EXERCISE INSTRUCTIONS: Can you reproduce the lines below verbatim, from the start of the records through the line containing "Parent/Teacher Conferences - Wed. Sept. 25", including that line?
═════ SUPPLIED ENTRIES ═════
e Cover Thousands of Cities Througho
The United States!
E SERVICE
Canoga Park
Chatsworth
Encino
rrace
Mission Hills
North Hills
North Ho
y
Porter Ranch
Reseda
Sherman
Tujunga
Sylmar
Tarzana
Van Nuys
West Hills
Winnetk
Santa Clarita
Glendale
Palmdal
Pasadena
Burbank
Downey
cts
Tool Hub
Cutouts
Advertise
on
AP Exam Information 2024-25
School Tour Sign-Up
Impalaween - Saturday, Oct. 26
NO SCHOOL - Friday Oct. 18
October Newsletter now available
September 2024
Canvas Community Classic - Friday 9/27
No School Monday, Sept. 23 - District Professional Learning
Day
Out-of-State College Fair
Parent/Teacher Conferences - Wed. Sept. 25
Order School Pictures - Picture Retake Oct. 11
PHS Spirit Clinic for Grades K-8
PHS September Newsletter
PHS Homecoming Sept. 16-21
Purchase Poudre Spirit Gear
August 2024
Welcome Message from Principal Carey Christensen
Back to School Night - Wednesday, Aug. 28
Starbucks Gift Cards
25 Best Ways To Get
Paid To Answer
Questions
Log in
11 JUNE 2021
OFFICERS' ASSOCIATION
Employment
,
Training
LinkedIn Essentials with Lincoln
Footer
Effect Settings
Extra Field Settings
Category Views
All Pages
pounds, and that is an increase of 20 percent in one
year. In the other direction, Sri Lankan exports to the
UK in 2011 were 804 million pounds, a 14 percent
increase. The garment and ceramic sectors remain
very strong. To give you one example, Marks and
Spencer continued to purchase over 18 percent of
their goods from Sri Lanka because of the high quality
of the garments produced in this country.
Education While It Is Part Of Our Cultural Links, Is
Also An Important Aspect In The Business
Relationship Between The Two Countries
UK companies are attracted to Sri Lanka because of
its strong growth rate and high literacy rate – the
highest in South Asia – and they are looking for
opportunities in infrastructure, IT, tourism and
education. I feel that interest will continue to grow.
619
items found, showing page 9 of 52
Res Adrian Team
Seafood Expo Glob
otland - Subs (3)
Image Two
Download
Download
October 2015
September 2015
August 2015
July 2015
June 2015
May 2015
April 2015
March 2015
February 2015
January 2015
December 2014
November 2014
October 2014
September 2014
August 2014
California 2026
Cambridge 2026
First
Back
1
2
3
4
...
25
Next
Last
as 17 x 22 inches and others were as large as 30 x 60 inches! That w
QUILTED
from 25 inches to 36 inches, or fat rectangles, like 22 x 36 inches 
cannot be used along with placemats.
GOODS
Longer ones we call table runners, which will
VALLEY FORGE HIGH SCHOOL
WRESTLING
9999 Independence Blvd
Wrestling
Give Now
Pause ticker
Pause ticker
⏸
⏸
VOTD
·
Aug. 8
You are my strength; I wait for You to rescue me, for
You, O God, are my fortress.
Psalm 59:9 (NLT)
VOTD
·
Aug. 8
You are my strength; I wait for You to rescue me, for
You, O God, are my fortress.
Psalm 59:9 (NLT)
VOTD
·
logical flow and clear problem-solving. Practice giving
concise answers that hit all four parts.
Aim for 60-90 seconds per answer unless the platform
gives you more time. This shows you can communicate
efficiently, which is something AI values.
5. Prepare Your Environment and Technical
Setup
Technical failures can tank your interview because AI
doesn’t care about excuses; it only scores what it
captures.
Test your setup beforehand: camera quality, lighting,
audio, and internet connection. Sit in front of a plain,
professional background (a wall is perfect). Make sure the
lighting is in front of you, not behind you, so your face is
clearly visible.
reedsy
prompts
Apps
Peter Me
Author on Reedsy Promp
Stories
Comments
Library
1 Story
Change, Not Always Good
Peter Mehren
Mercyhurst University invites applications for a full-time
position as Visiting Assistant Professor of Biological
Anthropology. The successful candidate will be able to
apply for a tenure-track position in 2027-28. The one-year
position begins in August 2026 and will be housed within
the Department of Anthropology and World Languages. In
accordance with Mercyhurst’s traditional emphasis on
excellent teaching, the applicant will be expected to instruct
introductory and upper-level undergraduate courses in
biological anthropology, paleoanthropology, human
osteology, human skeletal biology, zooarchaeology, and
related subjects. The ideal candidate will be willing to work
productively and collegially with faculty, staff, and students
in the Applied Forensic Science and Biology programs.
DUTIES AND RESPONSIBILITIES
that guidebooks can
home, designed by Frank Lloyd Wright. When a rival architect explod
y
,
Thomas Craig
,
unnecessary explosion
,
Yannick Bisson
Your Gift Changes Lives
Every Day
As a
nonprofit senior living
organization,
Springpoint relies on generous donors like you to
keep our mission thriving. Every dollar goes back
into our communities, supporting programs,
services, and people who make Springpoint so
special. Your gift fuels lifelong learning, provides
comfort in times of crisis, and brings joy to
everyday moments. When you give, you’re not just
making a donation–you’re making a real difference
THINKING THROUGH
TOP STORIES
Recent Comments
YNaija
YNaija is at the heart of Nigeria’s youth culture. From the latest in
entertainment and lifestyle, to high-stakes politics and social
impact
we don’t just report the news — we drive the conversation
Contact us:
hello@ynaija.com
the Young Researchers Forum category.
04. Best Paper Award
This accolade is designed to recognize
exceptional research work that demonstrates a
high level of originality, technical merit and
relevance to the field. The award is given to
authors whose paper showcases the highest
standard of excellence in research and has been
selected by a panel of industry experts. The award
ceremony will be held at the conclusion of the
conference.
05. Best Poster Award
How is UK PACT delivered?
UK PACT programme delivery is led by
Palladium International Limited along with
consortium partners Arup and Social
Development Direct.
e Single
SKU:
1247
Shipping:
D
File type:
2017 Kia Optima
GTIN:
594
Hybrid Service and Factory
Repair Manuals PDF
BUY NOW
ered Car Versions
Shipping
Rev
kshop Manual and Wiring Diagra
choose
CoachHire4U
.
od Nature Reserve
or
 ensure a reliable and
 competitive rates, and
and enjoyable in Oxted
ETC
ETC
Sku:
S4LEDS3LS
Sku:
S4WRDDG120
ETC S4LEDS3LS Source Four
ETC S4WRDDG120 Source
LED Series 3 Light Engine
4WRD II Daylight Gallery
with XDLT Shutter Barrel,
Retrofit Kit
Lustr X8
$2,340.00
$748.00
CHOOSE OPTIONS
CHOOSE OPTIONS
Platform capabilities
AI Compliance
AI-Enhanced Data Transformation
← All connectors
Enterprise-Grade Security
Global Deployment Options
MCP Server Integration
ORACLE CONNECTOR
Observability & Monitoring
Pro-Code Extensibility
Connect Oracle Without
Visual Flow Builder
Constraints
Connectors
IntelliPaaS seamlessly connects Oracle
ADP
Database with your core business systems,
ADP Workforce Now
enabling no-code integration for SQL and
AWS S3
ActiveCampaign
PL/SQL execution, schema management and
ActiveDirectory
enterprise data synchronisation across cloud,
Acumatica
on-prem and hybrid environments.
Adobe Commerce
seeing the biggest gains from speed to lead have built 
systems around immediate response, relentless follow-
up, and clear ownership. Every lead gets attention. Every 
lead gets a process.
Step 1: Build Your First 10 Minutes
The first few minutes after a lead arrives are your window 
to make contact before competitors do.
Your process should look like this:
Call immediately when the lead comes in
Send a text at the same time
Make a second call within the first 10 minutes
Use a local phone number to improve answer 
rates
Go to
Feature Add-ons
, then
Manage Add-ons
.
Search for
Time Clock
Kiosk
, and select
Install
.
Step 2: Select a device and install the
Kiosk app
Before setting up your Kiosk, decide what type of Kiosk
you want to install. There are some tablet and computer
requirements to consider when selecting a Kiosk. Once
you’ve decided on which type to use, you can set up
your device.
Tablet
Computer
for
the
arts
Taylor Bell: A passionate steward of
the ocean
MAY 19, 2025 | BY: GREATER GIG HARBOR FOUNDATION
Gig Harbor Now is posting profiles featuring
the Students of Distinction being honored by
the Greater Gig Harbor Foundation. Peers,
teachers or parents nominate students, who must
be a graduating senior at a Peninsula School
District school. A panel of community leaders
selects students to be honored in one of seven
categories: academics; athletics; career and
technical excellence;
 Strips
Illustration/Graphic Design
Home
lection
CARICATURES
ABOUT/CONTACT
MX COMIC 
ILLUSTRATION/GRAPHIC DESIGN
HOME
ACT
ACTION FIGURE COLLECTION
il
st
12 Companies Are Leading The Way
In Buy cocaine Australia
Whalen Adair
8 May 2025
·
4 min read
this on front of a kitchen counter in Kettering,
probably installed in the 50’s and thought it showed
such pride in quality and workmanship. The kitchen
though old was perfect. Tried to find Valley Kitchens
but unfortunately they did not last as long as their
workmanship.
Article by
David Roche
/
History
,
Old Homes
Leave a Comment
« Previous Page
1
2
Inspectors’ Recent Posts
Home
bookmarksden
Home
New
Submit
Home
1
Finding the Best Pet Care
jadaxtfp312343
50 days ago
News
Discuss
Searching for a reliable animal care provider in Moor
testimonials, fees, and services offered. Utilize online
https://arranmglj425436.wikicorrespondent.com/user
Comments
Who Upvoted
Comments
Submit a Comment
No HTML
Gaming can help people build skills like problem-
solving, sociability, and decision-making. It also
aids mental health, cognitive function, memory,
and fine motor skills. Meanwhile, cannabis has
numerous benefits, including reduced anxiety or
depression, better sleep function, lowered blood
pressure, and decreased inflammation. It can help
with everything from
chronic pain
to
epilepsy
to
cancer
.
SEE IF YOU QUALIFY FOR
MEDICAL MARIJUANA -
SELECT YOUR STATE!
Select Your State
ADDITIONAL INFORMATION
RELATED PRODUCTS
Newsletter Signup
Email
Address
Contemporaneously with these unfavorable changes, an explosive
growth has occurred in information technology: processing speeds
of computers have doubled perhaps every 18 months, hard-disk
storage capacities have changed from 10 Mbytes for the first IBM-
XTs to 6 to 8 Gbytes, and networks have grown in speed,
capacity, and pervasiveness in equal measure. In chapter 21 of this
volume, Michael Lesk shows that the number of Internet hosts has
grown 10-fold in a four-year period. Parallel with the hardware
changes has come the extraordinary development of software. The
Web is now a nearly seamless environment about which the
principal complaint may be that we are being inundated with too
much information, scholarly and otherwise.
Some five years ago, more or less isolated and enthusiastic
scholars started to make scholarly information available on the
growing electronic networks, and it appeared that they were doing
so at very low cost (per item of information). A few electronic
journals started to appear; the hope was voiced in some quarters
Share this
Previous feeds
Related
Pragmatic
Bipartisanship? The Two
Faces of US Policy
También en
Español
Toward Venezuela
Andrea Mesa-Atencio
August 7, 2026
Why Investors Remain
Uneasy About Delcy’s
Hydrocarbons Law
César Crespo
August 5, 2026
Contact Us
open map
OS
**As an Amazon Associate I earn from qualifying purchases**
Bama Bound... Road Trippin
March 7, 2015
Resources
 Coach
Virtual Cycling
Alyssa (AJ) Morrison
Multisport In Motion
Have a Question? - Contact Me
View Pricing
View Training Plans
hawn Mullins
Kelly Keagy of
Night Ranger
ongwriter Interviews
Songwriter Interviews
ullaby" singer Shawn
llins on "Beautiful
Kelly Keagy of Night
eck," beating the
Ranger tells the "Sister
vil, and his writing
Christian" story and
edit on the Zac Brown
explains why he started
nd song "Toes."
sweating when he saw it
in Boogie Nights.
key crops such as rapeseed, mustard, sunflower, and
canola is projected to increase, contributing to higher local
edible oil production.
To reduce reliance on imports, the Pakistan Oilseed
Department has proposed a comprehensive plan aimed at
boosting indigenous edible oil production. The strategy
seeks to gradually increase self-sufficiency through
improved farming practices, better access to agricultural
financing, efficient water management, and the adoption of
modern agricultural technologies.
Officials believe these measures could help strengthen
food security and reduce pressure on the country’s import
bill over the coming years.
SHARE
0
═════
TASK ANSWER:
e Cover Thousands of Cities Througho
The United States!
E SERVICE
Canoga Park
Chatsworth
Encino
rrace
Mission Hills
North Hills
North Ho
y
Porter Ranch
Reseda
Sherman
Tujunga
Sylmar
Tarzana
Van Nuys
West Hills
Winnetk
Santa Clarita
Glendale
Palmdal
Pasadena
Burbank
Downey
cts
Tool Hub
Cutouts
Advertise
on
AP Exam Information 2024-25
School Tour Sign-Up
Impalaween - Saturday, Oct. 26
NO SCHOOL - Friday Oct. 18
October Newsletter now available
September 2024
Canvas Community Classic - Friday 9/27
No School Monday, Sept. 23 - District Professional Learning
Day
Out-of-State College Fair
Parent/Teacher Conferences - Wed. Sept. 25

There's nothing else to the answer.